L’affaire. Une banque a consenti à une société un prêt garanti par un nantissement sur les comptes bancaires dont cette société était titulaire dans ses livres. L’emprunteuse ayant été mise en redressement judiciaire, l’administrateur a demandé à la banque de procéder au virement vers une autre banque des sommes figurant sur les comptes bancaires de la débitrice. Se prévalant du nantissement, la banque a refusé de faire droit à cette demande, a déclaré sa créance et isolé au crédit d'un sous-compte «fonds bloqués» les fonds figurant sur les comptes de la débitrice. C’est dans ces circonstances qu’un arrêt d’appel (CA Paris, Pôle 1, 2ème ch., 21 juin 2018, n° 17/18226 N° Lexbase : A7662XUC) a enjoint à la banque de libérer, sous astreinte, les sommes constituant les soldes créditeurs des comptes ouverts dans ses livres au nom de la débitrice et d'exécuter sans délai les ordres de virement qu’elle lui adressera au profit de l’autre banque. La banque prêteuse a donc formé un pourvoi en cassation
La décision. La Cour de cassation approuve en tous points la cour d’appel. Elle rappelle que les règles relatives aux procédures collectives sont d'ordre public. En outre, selon l'article 2287 du Code civil (N° Lexbase : L1115HI7), les dispositions relatives aux sûretés ne font pas obstacle à l'application des règles prévues en matière d'ouverture d'une procédure de sauvegarde, de redressement judiciaire ou de liquidation judiciaire. Par ailleurs, l'article 2360 du même code (N° Lexbase : L1187HIS) concerne l'assiette de la garantie que pourra faire valoir le créancier dans le cadre de sa déclaration de créance. Ainsi, reprenant la solution précitée telle qu’elle ressort de l’arrêt d’appel, la Haute juridiction rejette le pourvoi (cf. l’Ouvrage «Entreprises en difficulté» N° Lexbase : E9999ETI).
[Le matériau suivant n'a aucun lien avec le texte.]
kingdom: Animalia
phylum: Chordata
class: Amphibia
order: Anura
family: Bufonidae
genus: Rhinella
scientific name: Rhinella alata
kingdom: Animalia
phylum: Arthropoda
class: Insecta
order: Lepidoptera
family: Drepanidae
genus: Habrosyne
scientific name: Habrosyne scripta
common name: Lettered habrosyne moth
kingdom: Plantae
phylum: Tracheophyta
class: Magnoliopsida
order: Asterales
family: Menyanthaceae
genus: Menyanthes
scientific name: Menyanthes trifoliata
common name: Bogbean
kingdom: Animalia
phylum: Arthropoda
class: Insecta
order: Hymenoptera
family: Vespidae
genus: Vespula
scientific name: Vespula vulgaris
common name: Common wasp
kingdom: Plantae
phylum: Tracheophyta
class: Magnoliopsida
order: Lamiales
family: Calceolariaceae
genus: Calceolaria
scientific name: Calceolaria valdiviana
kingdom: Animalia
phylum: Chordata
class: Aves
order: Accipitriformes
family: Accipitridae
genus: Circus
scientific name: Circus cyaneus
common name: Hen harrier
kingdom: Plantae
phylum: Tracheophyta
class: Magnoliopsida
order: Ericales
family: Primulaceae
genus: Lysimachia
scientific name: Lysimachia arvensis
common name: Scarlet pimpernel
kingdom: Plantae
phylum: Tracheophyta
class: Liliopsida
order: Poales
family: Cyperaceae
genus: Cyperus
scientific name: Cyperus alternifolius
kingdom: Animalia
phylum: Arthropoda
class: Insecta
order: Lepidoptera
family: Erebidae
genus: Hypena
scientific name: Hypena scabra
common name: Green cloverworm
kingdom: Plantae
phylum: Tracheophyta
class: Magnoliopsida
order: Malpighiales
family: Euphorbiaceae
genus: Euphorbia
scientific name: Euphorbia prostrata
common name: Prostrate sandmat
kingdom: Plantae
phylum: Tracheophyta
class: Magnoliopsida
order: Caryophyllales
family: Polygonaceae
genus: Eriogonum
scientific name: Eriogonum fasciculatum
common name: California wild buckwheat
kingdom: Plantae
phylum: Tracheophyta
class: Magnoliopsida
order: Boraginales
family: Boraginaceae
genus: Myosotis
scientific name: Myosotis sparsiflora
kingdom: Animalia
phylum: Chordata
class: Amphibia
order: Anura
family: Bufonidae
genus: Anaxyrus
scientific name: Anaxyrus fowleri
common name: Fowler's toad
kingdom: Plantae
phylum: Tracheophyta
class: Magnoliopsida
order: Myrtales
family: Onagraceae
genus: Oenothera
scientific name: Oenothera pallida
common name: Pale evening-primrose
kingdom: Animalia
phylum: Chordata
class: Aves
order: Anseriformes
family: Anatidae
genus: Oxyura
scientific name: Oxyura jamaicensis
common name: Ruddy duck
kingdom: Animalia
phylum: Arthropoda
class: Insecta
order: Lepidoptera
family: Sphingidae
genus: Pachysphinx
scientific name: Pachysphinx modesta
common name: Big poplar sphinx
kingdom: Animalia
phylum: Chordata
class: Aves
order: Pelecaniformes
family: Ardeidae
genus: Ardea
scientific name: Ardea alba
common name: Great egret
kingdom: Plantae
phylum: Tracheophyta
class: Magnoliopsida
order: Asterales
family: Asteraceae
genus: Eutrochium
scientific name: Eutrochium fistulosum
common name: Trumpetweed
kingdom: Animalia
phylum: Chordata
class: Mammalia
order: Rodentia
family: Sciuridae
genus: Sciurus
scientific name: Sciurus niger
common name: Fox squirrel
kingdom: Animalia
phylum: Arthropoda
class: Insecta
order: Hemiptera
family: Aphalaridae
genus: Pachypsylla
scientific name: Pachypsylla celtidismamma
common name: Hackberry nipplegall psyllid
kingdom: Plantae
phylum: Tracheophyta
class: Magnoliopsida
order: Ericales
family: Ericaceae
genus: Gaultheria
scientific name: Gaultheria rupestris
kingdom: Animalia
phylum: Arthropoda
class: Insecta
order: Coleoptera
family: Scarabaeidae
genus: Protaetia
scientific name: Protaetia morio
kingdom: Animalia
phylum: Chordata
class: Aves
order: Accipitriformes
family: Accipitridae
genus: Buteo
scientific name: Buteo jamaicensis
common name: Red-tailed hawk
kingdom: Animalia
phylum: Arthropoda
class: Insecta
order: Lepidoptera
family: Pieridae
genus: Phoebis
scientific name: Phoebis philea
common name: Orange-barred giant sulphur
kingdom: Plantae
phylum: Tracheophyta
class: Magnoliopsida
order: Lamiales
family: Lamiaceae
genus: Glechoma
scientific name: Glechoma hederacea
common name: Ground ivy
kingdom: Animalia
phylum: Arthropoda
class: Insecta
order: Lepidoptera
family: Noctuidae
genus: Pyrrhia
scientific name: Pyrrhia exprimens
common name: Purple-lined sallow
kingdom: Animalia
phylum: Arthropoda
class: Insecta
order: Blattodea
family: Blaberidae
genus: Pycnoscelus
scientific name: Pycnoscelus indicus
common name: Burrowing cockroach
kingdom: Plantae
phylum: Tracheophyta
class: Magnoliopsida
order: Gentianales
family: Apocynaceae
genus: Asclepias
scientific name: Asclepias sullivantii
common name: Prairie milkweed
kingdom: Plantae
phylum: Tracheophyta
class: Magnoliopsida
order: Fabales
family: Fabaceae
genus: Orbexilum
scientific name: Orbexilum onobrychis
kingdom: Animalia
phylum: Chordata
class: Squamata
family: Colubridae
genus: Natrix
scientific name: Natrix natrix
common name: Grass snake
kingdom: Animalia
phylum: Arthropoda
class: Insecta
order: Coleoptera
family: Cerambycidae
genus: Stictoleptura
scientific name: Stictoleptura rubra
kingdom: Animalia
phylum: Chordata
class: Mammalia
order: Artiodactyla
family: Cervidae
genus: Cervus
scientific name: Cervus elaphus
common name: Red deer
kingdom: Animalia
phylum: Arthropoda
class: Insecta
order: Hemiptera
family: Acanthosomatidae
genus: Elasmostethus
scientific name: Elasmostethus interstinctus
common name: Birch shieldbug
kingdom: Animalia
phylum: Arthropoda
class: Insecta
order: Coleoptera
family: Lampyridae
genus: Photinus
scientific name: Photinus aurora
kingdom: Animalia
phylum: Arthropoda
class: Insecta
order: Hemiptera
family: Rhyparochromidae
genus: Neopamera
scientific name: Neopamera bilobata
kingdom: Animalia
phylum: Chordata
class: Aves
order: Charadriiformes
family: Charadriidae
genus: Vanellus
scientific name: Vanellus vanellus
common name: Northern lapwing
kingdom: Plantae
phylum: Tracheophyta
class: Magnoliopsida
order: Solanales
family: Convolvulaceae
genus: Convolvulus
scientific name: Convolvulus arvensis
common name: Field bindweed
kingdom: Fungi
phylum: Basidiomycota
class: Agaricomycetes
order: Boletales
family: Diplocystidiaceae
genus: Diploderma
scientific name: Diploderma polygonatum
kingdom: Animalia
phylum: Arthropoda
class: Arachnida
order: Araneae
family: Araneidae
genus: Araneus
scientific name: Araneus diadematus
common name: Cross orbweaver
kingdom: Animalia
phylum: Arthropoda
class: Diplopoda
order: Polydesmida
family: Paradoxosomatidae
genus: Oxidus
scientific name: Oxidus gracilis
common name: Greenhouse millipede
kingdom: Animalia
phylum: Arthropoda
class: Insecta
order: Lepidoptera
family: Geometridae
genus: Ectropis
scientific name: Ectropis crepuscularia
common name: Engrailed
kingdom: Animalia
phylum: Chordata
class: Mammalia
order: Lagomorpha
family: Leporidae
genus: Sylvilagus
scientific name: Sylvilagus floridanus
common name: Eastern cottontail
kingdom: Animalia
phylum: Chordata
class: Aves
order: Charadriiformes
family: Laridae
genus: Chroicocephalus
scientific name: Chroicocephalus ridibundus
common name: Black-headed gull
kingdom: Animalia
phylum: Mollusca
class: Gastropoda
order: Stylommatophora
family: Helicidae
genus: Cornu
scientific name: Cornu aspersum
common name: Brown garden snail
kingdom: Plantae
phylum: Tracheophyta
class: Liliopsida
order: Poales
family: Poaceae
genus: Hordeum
Précisions. L’article L. 622-13 du Code de commerce, applicable au redressement judiciaire par renvoi de l’article L. 631-14, I, du même code (N° Lexbase : L7317IZZ), prévoit qu’aucune résiliation ou résolution d'un contrat en cours ne peut résulter du seul fait de l'ouverture d'une procédure de sauvegarde -ou de redressement. La même règle est prévue pour la liquidation à l’article L. 641-11-1 (N° Lexbase : L3298IC7). La jurisprudence y a logiquement assimilé les clauses de résiliation de plein droit fondées sur l'état de cessation des paiements, puisque le constat d'un tel état conduit à l'ouverture de la procédure (Cass. com., 2 mars 1993, n° 90-21.849, publié N° Lexbase : A5481ABM). Par ailleurs, allant plus loin, la Haute juridiction retient également qu'est interdite toute clause qui modifie les conditions de poursuite d'un contrat en cours en diminuant les droits ou en aggravant les obligations du débiteur du seul fait de sa mise en redressement judiciaire (Cass. com., 14 janvier 2014, n° 12-22.909, F-P+B N° Lexbase : A7900KTR ; lire les obs. de P.-M. Le Corre, N° Lexbase : N0818BUT).